What works (the pedagogy)

  1. Bloom alignment is correct for L2. "Explain" requires the learner to describe in their own words. The five-stage diagram with clear arrow labels gives the learner the vocabulary they need (tokenize, send, generate, detokenize) without requiring them to memorize it. Step-through builds the explanation kinetically.
  2. The cost asymmetry visualization is on the right axis. Most introductory texts state "output is more expensive" and move on. Showing emitted output chips with "$" badges, while input chips have none, makes the rule visual and memorable.
  3. The "model" stage is the right level of abstraction. A boxed "Attention + FFN" rectangle is enough to signal "transformer block" without inflating to a full model architecture diagram. A novice does not need to know about layers and heads to understand the lifecycle.
  4. Auto-play vs. step-through. The two modes serve different learners. Step-through builds intuition for "one forward pass per output token." Auto-play shows what a streaming response feels like.
  5. The legend at the bottom names the rule. Blue = input (read once, cheap); orange = output (one at a time, pricier). This is the load-bearing color semantics for the entire textbook and the legend ties it to the visual.

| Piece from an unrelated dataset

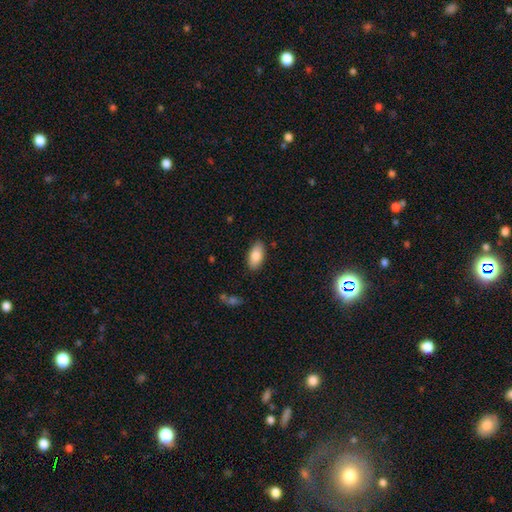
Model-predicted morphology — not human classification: Smooth or featured: smooth — 84% (featured or disk — 10%)
How rounded: in between — 93% (cigar-shaped — 5%)
Merging: none — 87% (minor disturbance — 10%)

What needs follow-up (the gaps)

  1. No way to vary input or output length. A learner cannot ask "what if the input were 1,000 tokens?" without leaving the sim. A "long input" toggle that swaps the input strip for a stylized 1,000-token block (with a "..." placeholder) would let the lesson plan demonstrate the I/O ratio insight without inflating the sim past L2. Score impact: −3.
  2. No running cost meter. The "$" badges are qualitative; an actual running total ("input cost: $0.0012, output cost: $0.0030") would let the learner see the 5× multiplier accumulate. The math reference handles this, but the sim itself is silent. Score impact: −2.
  3. The model stage is opaque. A learner who wonders what the model is doing between stages 3 and 4 sees a box and a "processes input once; then generates one token at a time" caption. A small annotation like "the same forward pass is repeated for each output token" would make the autoregressive insight more explicit. Score impact: −2.
  4. No connection to streaming UX. A learner who has used a chatbot has seen tokens appear word-by-word. The sim does not explicitly tie its auto-play to "this is what streaming is." A one-line caption ("this is exactly what 'streaming response' means") would close the connection. Score impact: −1.
  5. The haiku output is short. Ten output tokens is enough to demonstrate the pattern but not enough to feel the cost. A "long response" alternative (50+ output tokens) would let the auto-play running counter visibly accumulate. Score impact: −1.

Accessibility and clarity

  • Color contrast of blue and orange chip backgrounds against dark gray text is AA-compliant. The "$" badge in russet on white is AAA.
  • Color-blind safety: Blue (input) and orange (output) are well-separated under common color-blindness profiles. The "$" badge is also redundant with the orange color, so the cost cue is double-encoded.
  • The arrows have text labels ("tokenize", "send", "generate", "detokenize") so the relationship between stages is not color-only.
  • p5.js native buttons are keyboard-focusable.

Cognitive load assessment

  • 5 stages + 3 buttons + the simulation = lower-density than most. Comfortably within working memory.
  • The visual flow is left-to-right which matches the reading order of every Latin-script reader.
  • The model "box" simplification is the right complexity for L2. A more detailed model diagram would inflate cognitive load past the objective.

Recommendation

Approve for use in Chapter 1 as currently implemented. The five gaps above are real but none of them block correct learning of the L2 objective. Open follow-up tickets for:

  1. Running cost meter that shows the 5× asymmetry accumulating (highest impact)
  2. Long-response alternative for the auto-play demo
  3. Annotation tying auto-play to streaming UX

The MicroSim teaches what it claims to teach: the lifecycle is asymmetric, input is read once, output is generated serially, and the cost asymmetry follows from the algorithm. Ship.